Compte tenu de tous ces efforts, on s’attendait à un frémissement dans les sondages. Rien n’a bougé comme si toute cette énergie positive n’avait servi à rien. Depuis qu’ils ont pris connaissance de ces résultats, les supporters les plus clairvoyants de la tête de liste socialiste admettent deux choses : le contexte national est autrement plus plombant que prévu pour le PS et à Bordeaux. Vincent Feltesse est tombé sur meilleur que lui au point de se demander s’il n’aurait dû attendre 2020 pour conquérir la ville.

Un cauchemar se dessine, celui d’un leader prometteur qui perd Bordeaux, la Cub et son siège de député si Michèle Delaunay quitte le gouvernement lors d’un prochain remaniement. «  Juppé a un CV, moi j’ai un avenir » voilà une petite phrase qu’il pourrait regretter.

Comme les Rolling Stones
Sans être transcendant, comme il l’a été en 2008, Alain Juppé fait le job de candidat avec une énergie à laquelle on ne s’attend pas. Il pourrait vivre sur ses acquis et surfer sur la vague de popularité qui le porte depuis plusieurs mois, faisant dire à un confrère : «il suffit que Juppé sorte sa poubelle pour gagner deux points dans les sondages».
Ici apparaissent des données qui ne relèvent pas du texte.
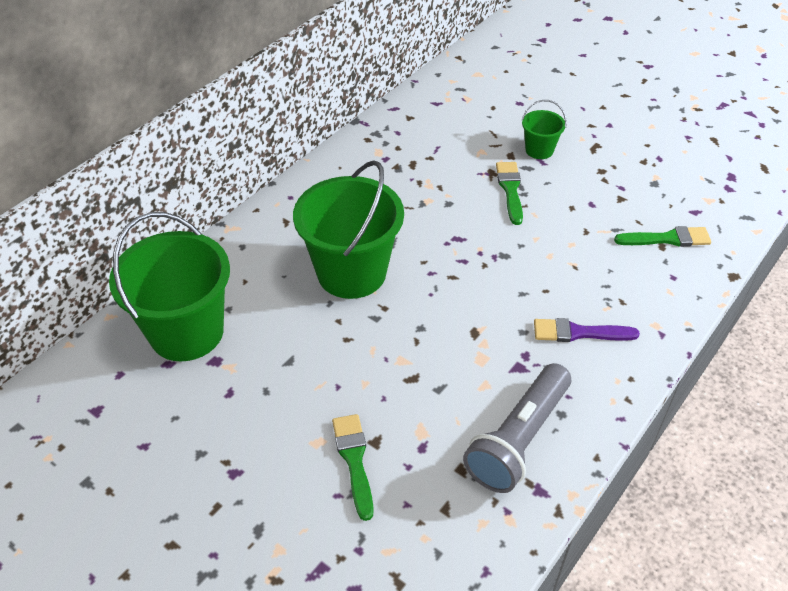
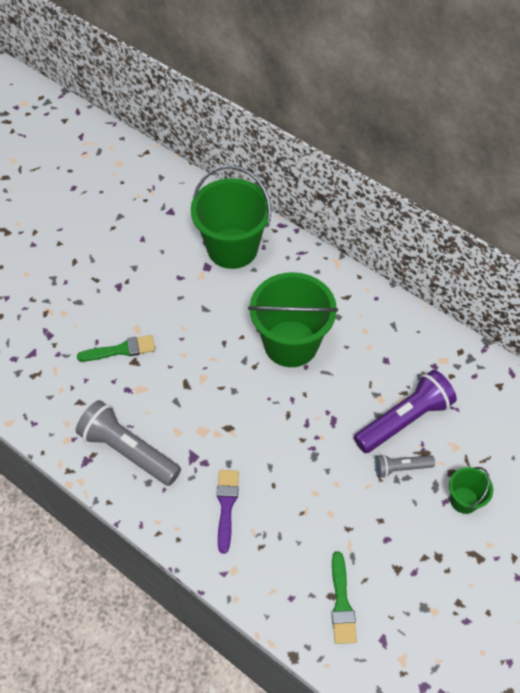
camera: 90 degrees right, 10 degrees up
(453, 184) = (404, 420): none -> purple flashlight
(510, 190) = (401, 468): green brush -> grey flashlight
À l’image des Rolling Stones qui viennent de reprendre la route, le maire de Bordeaux (deux ans de moins que Mick Jagger) prend toujours autant de plaisir à partir en tournée électorale. Le choix de son slogan : «Un temps d’avance» est le refrain de sa campagne. En avance, Alain Juppé l’est dans pratiquement tous les domaines : ouverture des hostilités, annonce de sa candidature, publication de son

programme… Précurseur il l’est aussi pour le lancement du slogan «Osez Bordeaux» et sa traduction «  Osez Juppé Saison 4 », l’arrivée des Bluecub sans même en informer le président de la Cub, ou le portail numérique des bibliothèques.

Moment d’improvisation
Lorsque son adversaire parvient à le distancer, il est vite revenu à sa hauteur, comme avec cette offre originale d’un marathon nocturne destiné à faire de l’ombre à l’épreuve de la Cub.

En plus d’être en avance, il sait faire preuve de souplesse en évitant les pièges tendus. Au gré de ses ressentis, ses positions évoluent comme sur le devenir du stade Chaban-Delmas ou encore l’utilisation des formes de Radoub aux Bassins à flot.

Adepte du travail d’équipe, il s’appuie sur un état major de campagne rodé à la manœuvre. Les cadres de l’administration municipale donnent de leur temps avec une efficacité bien supérieure à celle dont font preuve ceux de Vincent Feltesse à la Cub.

Alain Juppé est à l’abri de toute contestation politique et la composition de sa liste ne souffre d’aucune discussion. La présentation de ses colistiers est généralement un temps fort dans la promotion de tout candidat. Chez Alain Juppé, l’annonce de la liste sera le seul moment d’improvisation de sa campagne ! Côté programme, pas de grandes nouveautés, on joue à fond la poursuite de l’œuvre entreprise. On mise sur les grands classiques de l’ère Juppé : politique de proximité à l’échelle des quartiers, maitrise de l’urbanisme et politique de valorisation du patrimoine pour accroître le rayonnement de la ville… Rien de neuf certes mais n’attend-on pas des Stones qu’ils interprètent leurs grands standards ?

A. Juppé associe aux techniques ancestrales comme le tractage et les réunions chez l’habitant, les moyens modernes de communication, au point d’être cité comme référence dans ce domaine. Un comble quand on a face à soi l’ancien responsable de la campagne numérique de François Hollande.

Bordeaux lui étant acquis, Alain Juppé s’investit pleinement dans son combat pour (re)conquérir la présidence de la Cub. Comme Vincent Feltesse, il fait ses calculs, l’élection se joue à quelques sièges. En 2008, un revers aux cantonales, alors jointes aux municipales, a gâché la fête. Tout est fait cette fois-ci pour qu’elle soit complète.

*Sondage Ifop pour Sud Ouest, France Bleu Gironde et TV7 effectué par téléphone du 7 au 10 février.